Den weiteren Argumenten der Beschwerde, die Staatsanwaltschaft habe die Anklage nicht „umgehend“ erhoben und das Landesgericht Linz habe zur Hauptverhandlung am 15. Dezember 2015 vier in der Anklageschrift als Zeugen geführte Personen nicht geladen, steht schon die mangelnde Erschöpfung des Instanzenzugs (§ 1 Abs 1 GRBG) entgegen, weil diese Umstände in der Haftbeschwerde nicht geltend gemacht wurden (RIS‑Justiz RS0114487).
Mit der Behauptung, die im Strafverfahren tätigen Behörden hätten nicht alles Mögliche unternommen, um die Untersuchungshaft zu verkürzen, übergeht die Grundrechtsbeschwerde die an das Erstgericht gerichtete Anordnung zur „konzentrierte(n) Fortsetzung des (…) Verfahrens“ und legt nicht deutlich und bestimmt dar, welche darüber hinausgehenden Anordnungen das Oberlandesgericht zur Bereinigung der festgestellten Verletzung des Beschleunigungsgebots treffen hätte sollen.

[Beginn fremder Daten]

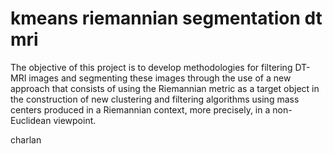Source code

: # kmeans riemannian segmentation dt mri
 The objective of this project is to develop methodologies for filtering DT-MRI images and segmenting these images through the use of a new approach that consists of using the Riemannian metric as a target object in the construction of new clustering and filtering algorithms using mass centers produced in a Riemannian context, more precisely, in a non-Euclidean viewpoint.

 charlan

Da somit nach Maßgabe des § 2 Abs 1 GRBG dem Rechtsschutzinteresse des Angeklagten durch die Entscheidung des Oberlandesgerichts umfassend Rechnung getragen wurde und die Grundrechtsbeschwerde weder eine unmittelbare Verletzung haftrelevanter Vorschriften durch das Oberlandesgericht, noch das Fehlen eines tauglichen Ausgleichs der festgestellten Grundrechtsverletzung rügt, wurde der Angeklagte durch die Beschwerdeentscheidung in seinem Grundrecht auf persönliche Freiheit nicht verletzt.
Die Beschwerde war daher ohne Kostenausspruch (§ 8 GRBG) abzuweisen.